Some five months later, the government finally got around to actually releasing him. Gharani was flown to Chad, where he has relatives (his parents, however, remain in Saudi Arabia). As soon as the guy got off the plane, he was detained by Chadian security forces.

He told the BBC’s Network Africa programme that he had initially been welcomed at the airport in Chad, but had then been detained.

“I went to the police station and they kept me there for eight days—I didn’t know why,” he said.

He said he had been trying to get an ID card since he arrived, but so far had had no luck.

“I was asking every day ‘Why am I here?’ and they were telling me: ‘You’re going to see your family but we have to do paperwork.’”

“One guy working for the government said: ‘We don’t know whether you’re Chadian or not,’” he said.

“I said: ‘Well you guys brought me here, took me from the Americans.’

“He had no answer.”

gharani_penal-450

While at Guantanamo, Gharani (pictured above at the gulag; previous picture, above, also of a Guantanamoed Gharani) wrote a poem about his sale to the US Army for bounty, his kidnapping, and his transfer first to Kandahar and then to Guantanamo. Entitled “First Poem Of My Life,” it was, to my knowledge, first printed publicly in a comment to Daily Kos by Rippen Kitten in April of 2007, who obtained it from a letter. It was published again in November of 2008 by Alexa at Never in Our Names.

Be careful, my brother, when in Pakistan: 
They understand money—the price of a man
I came here to study, I learned just deceit: 
The Mosque was a war zone, surrounded. Police
Were shouting for silence: “Hands up! Come in peace!” 
They took us by truckloads, thrown, bound hand and feet:
Then marched us eight hours, then eight hours more—
We cried for relief but we suffered, footsore.
They kicked us, they beat us, they told us—their guests 
They’d sell us for money, and Yankees paid best.
We’re slaves of our century, the slave ship a place 
To humiliation, abuse, and disdain.
Respect was abandoned, the Holy Koran
Downtrodden there with us. Their madness, a plan
To torture us, beat us, encouraged by drink—
Send priests with their cross to save us, they think.
They take us to Cuba, pursue without qualm 
Crusades of injustice, their war on Islam.

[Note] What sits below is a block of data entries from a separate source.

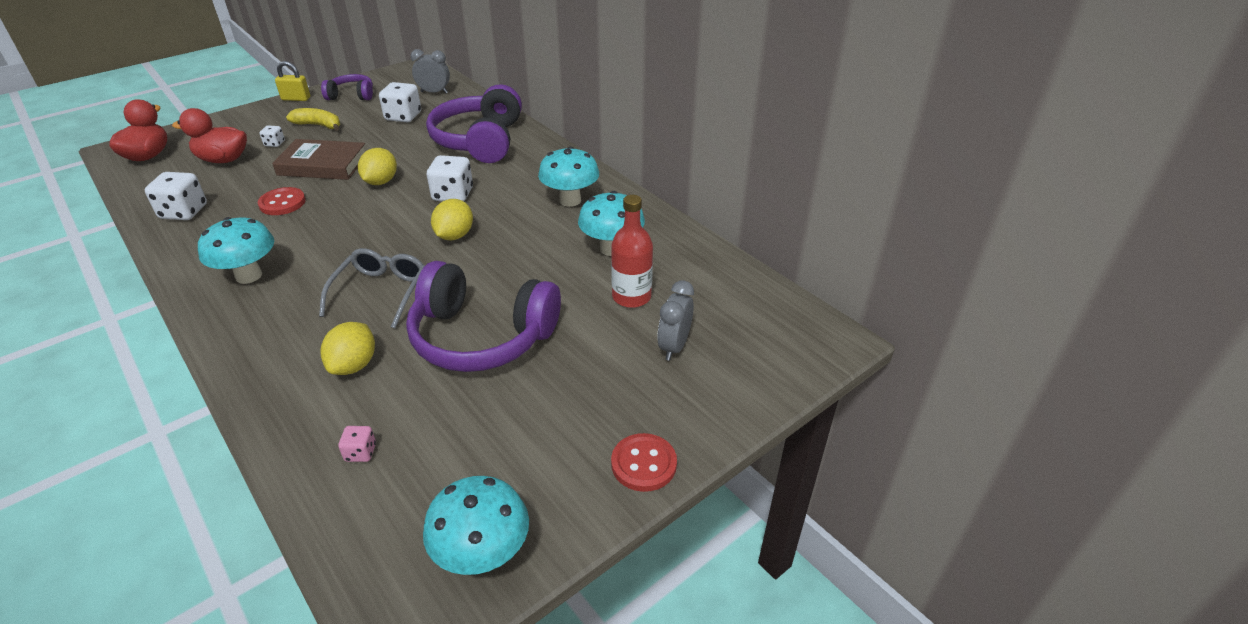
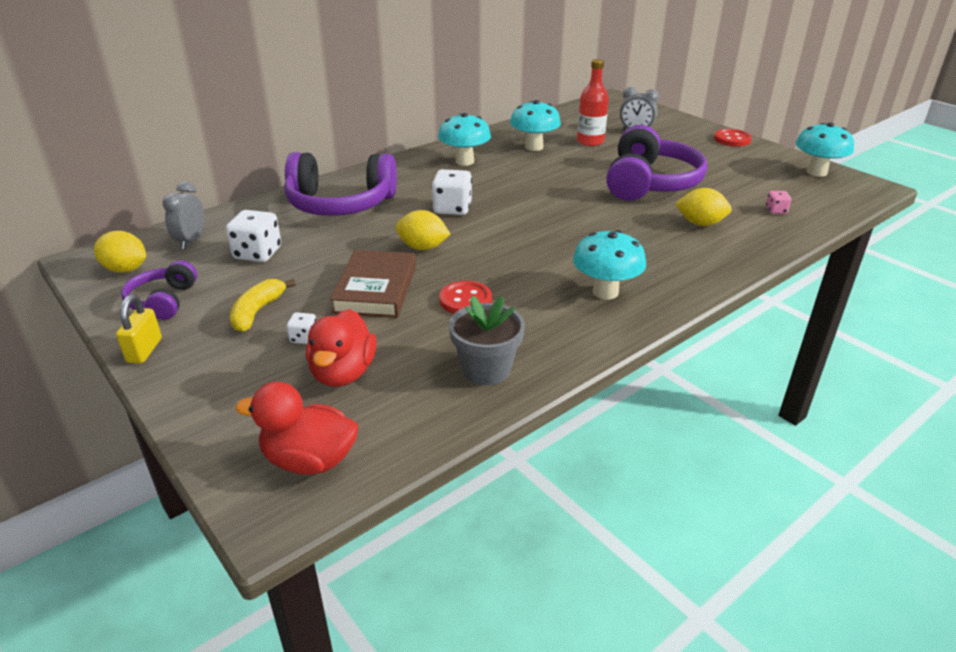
camera: 90 degrees left, 5 degrees down
(184, 212) = (486, 369): white dice -> grey flower pot
(380, 292) = (611, 224): grey glasses -> none
(454, 236) = (523, 202): yellow lemon -> yellow lemon (126, 269)

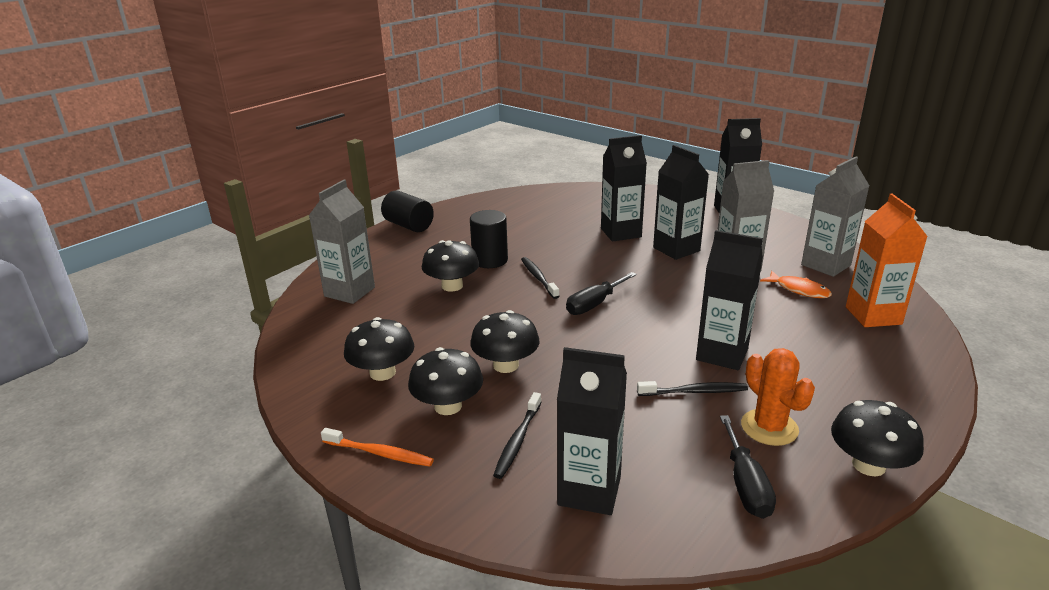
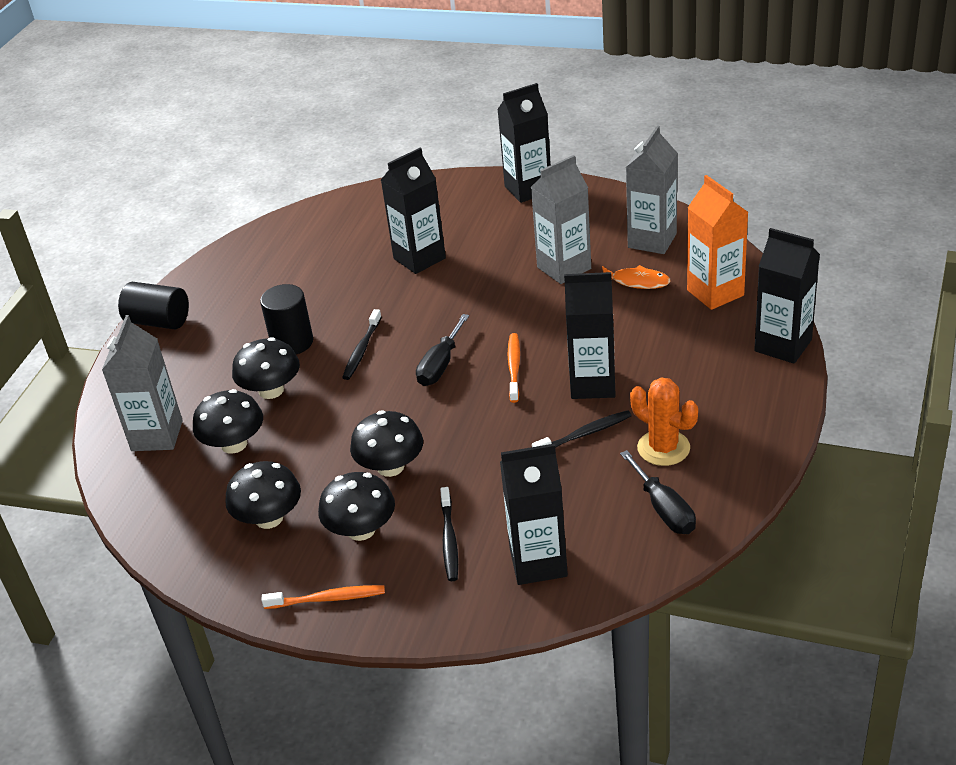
camera: 20 degrees left, 10 degrees up
(538, 278) = (362, 350): black toothbrush -> black toothbrush turned 120 degrees counterclockwise
(656, 322) = (514, 367): none -> orange toothbrush
(676, 249) = (491, 264): black carton -> black carton (783, 345)
(868, 465) = (754, 455): black mushroom -> black mushroom (234, 444)

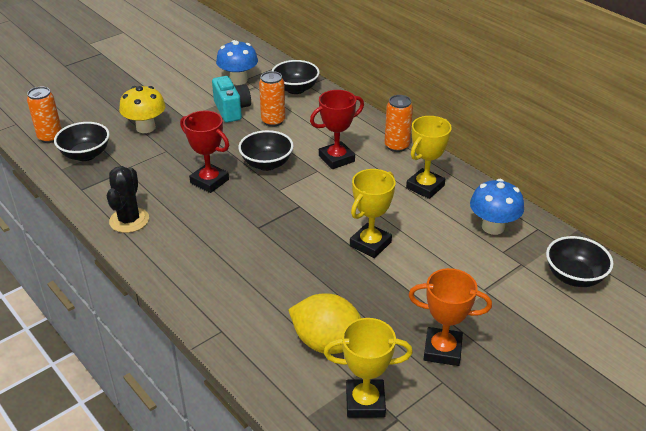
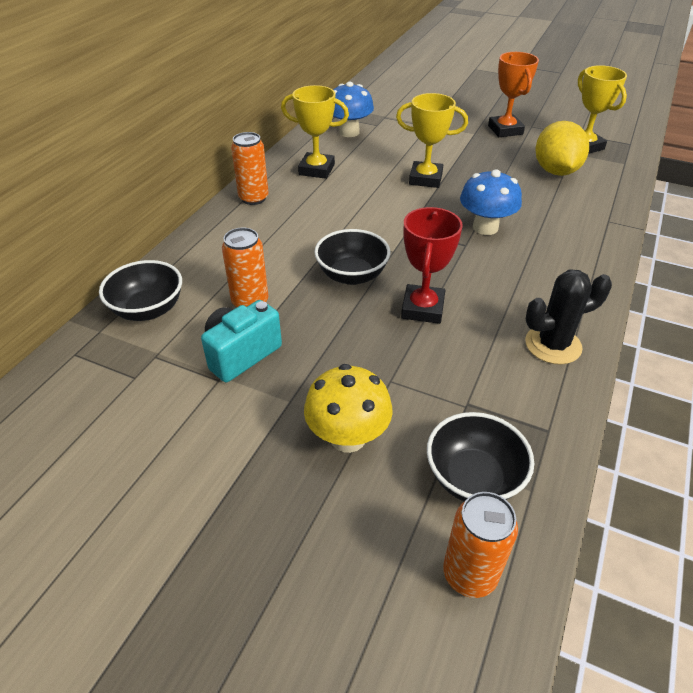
camera: 115 degrees left, 5 degrees up
(238, 80) = (139, 384): blue mushroom -> blue mushroom (485, 227)
(336, 158) = (305, 229): red trophy -> none
(574, 277) = (380, 99): black bowl -> none

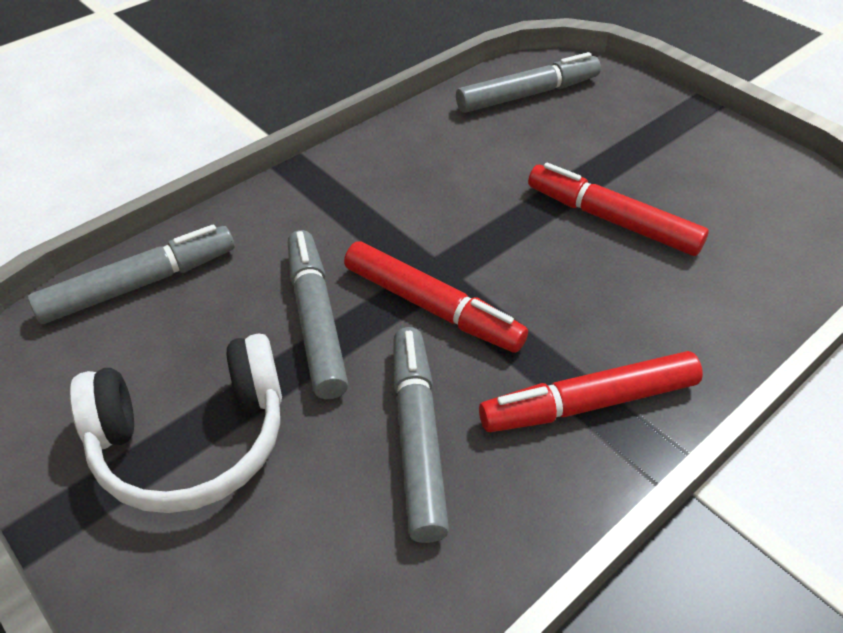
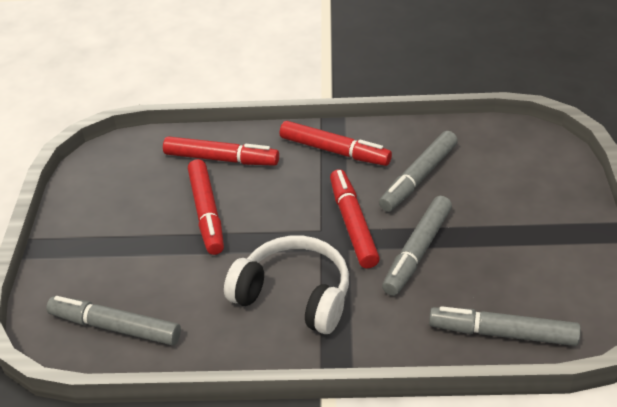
camera: 135 degrees left, 5 degrees down
(192, 440) = (521, 230): white headphones -> white headphones (294, 295)
(706, 290) = (221, 159): none -> red marker

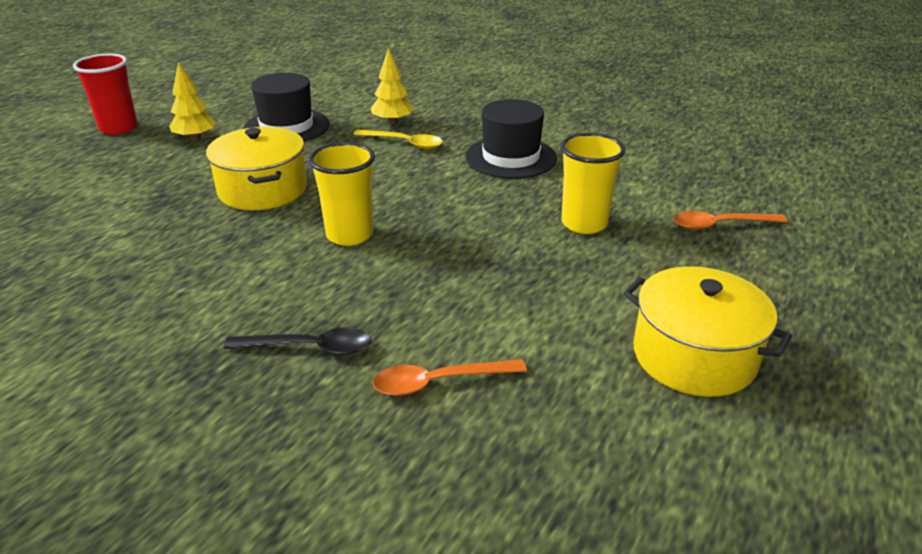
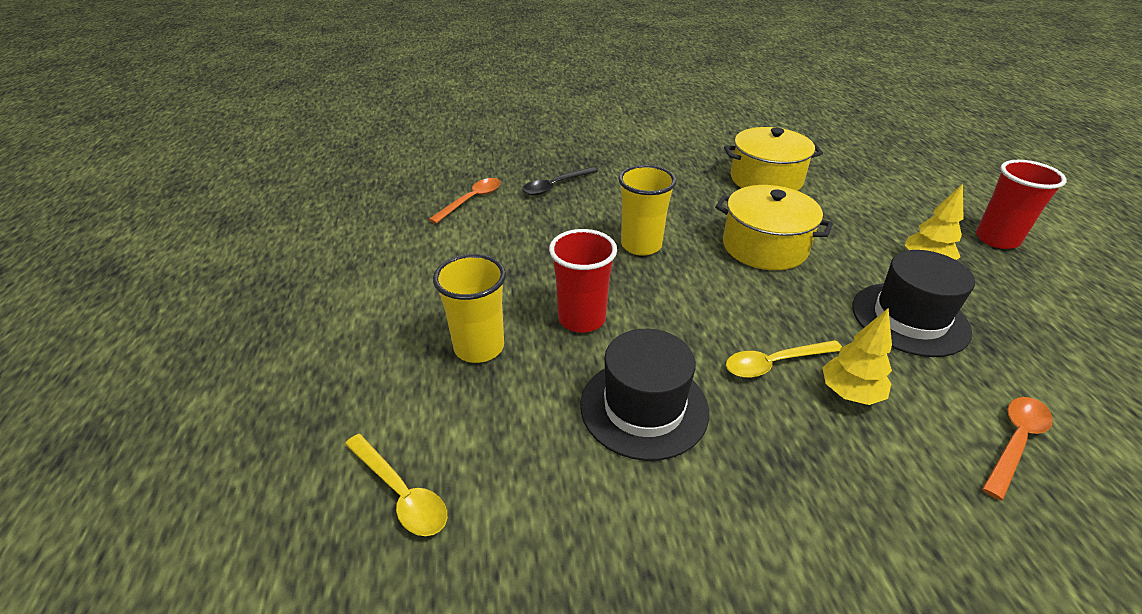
camera: 140 degrees right, 5 degrees up
(485, 208) = (582, 319): none -> red cup
(689, 180) = (401, 493): none -> yellow spoon
(694, 356) = (329, 272): yellow pot -> yellow pot (766, 179)
(720, 225) = (337, 420): orange spoon -> orange spoon (1015, 442)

“The Man Without A Country” is a jingoist fable from Nathan Hale that many of us were once subjected to in school. A member of Aaron Burr’s purported treason cabal explodes during his trial: “Damn the United States! I wish I may never hear of the United States again!” He receives his wish when he is sentenced by the judge to perpetual exile aboard US Navy warships, never to again set foot on US soil, no word of the US ever to be uttered in his presence.

As the years pass, he eventually becomes repentant, then pathetic, and finally pathological. He ultimately bombards all and sundry with uber-patriotic explosions—”there is the Country Herself, your Country, and you belong to her as you belong to your own mother. Stand by her, boy, as you would stand by your mother!”—and obsessively transforms his cabin into a veritable shrine to the US. Finally, he expires happily, after a kindly officer has told him all that happened since his sentence, in his now-beloved country.

Today, thanks to BushCo and the War on Terra, Gharani is only one of many, many men transformed into a very different sort of man without a country. Somehow I doubt that those who so transformed them will die as repentant as did Hale’s belated hero.